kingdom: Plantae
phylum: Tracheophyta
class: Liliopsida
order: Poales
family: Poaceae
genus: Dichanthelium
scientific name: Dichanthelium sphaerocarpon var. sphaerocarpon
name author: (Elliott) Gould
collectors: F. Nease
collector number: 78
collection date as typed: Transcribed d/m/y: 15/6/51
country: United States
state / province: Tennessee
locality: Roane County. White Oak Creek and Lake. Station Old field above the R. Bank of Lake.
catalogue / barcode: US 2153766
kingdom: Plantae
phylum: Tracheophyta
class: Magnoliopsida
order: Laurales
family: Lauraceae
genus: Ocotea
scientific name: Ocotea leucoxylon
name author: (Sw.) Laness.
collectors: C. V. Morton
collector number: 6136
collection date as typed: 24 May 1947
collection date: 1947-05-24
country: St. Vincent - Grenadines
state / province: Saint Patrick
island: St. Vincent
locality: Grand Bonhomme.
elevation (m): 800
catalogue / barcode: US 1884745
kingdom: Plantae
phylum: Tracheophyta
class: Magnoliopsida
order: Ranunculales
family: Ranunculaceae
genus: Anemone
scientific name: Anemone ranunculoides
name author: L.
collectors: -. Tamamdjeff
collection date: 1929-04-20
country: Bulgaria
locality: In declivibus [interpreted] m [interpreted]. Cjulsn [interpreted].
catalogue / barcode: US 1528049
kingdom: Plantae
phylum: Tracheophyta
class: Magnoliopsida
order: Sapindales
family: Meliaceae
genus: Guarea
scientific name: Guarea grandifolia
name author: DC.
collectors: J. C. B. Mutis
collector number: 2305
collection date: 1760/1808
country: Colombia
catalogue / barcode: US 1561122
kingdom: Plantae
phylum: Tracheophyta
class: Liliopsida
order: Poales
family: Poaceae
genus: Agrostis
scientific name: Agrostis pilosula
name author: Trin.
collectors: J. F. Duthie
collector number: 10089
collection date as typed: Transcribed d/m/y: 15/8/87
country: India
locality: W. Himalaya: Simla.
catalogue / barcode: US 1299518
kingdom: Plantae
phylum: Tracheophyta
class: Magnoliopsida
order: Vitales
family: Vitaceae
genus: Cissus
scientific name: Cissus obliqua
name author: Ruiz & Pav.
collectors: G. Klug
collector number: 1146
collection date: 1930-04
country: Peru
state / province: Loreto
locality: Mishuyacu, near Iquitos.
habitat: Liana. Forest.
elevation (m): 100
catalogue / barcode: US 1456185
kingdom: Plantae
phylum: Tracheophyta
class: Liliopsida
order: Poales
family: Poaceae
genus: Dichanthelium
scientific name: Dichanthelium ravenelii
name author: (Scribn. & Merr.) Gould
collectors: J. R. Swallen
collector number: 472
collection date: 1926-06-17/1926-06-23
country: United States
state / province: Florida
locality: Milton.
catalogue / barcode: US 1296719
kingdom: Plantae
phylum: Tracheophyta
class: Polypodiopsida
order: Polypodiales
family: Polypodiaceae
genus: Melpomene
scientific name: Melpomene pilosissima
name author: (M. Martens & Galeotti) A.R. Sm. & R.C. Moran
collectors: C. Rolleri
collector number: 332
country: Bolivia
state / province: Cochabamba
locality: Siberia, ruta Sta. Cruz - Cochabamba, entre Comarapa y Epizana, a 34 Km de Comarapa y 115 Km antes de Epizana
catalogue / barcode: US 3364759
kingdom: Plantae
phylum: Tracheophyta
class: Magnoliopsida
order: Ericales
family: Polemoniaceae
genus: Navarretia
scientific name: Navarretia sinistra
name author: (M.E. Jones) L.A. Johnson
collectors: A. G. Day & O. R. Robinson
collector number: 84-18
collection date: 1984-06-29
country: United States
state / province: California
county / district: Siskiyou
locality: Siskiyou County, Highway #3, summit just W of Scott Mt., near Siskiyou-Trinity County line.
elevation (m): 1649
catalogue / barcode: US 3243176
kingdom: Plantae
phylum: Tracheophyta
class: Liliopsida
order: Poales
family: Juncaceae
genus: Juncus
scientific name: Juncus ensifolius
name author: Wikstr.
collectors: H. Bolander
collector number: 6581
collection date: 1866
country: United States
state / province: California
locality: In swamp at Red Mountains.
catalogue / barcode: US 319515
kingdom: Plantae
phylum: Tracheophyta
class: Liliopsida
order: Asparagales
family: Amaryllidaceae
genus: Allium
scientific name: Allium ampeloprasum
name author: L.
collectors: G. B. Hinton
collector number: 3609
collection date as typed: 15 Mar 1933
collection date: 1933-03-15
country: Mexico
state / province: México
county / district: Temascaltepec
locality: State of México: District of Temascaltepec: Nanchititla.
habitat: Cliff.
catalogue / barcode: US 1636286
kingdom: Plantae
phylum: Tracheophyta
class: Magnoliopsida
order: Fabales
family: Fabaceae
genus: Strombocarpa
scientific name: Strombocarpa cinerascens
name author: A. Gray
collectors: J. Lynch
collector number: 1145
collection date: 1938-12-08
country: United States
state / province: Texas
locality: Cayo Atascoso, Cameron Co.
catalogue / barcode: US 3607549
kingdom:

....

■ **Task directions**:
Render the stretch of lines above, from the first one through the one containing "collector number: 6136", as a numbered list, leaving out any blank lines.

■ **Solution to this problem**:
1. kingdom: Plantae
2. phylum: Tracheophyta
3. class: Liliopsida
4. order: Poales
5. family: Poaceae
6. genus: Dichanthelium
7. scientific name: Dichanthelium sphaerocarpon var. sphaerocarpon
8. name author: (Elliott) Gould
9. collectors: F. Nease
10. collector number: 78
11. collection date as typed: Transcribed d/m/y: 15/6/51
12. country: United States
13. state / province: Tennessee
14. locality: Roane County. White Oak Creek and Lake. Station Old field above the R. Bank of Lake.
15. catalogue / barcode: US 2153766
16. kingdom: Plantae
17. phylum: Tracheophyta
18. class: Magnoliopsida
19. order: Laurales
20. family: Lauraceae
21. genus: Ocotea
22. scientific name: Ocotea leucoxylon
23. name author: (Sw.) Laness.
24. collectors: C. V. Morton
25. collector number: 6136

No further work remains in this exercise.